Machine Learning for Factor Investing R Version
By Guillaume Coqueret, Tony Guida

ISBN 9780367545864
342 Pages
Published September 1, 2020 by Chapman & Hall

Machine learning (ML) is progressively reshaping the fields of quantitative finance and algorithmic trading. ML tools are increasingly adopted by hedge funds and asset managers, notably for alpha signal generation and stocks selection. The technicality of the subject can make it hard for non-specialists to join the bandwagon, as the jargon and coding requirements may seem out-of-reach. Machine learning for factor investing: Python (R) version bridges this gap. It provides a comprehensive tour of modern ML-based investment strategies that rely on firm characteristics.

The book covers a wide array of subjects which range from economic rationales to rigorous portfolio back-testing and encompass both data processing and model interpretability.
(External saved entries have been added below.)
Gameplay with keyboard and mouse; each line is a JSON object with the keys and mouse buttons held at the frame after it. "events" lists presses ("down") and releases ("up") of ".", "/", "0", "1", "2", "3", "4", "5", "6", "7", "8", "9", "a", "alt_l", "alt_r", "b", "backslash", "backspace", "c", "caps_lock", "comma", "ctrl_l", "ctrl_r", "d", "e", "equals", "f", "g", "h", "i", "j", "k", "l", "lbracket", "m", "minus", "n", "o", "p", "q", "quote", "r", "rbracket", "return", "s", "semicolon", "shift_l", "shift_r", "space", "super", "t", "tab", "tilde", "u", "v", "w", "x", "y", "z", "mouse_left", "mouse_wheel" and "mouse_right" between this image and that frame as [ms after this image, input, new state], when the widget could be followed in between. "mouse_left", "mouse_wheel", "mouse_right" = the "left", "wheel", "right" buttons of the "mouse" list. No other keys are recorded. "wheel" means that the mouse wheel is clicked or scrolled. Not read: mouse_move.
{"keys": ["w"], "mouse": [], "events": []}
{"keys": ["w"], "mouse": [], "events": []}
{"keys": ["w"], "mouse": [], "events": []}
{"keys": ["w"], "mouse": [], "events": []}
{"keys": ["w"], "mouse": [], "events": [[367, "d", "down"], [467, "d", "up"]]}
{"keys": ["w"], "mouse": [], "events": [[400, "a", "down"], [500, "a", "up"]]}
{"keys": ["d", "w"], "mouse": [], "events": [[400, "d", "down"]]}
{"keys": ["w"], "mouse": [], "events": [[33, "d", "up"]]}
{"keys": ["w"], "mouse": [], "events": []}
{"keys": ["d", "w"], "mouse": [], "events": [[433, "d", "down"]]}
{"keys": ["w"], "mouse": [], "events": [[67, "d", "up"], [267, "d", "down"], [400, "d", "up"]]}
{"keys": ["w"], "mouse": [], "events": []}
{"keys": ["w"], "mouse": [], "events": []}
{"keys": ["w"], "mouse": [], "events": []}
Common supervised learning algorithms such as tree models and neural networks are explained in the context of style investing and the reader can also dig into more complex techniques like autoencoder asset returns, Bayesian additive trees and causal models.

All topics are illustrated with self-contained Python code samples and snippets that are applied to a large public dataset that contains over 90 predictors. The material is available online so that readers can reproduce and enhance the examples at their convenience. If you have even a basic knowledge of quantitative finance, this combination of theoretical concepts and practical illustrations will help you learn quickly and deepen your financial and technical expertise.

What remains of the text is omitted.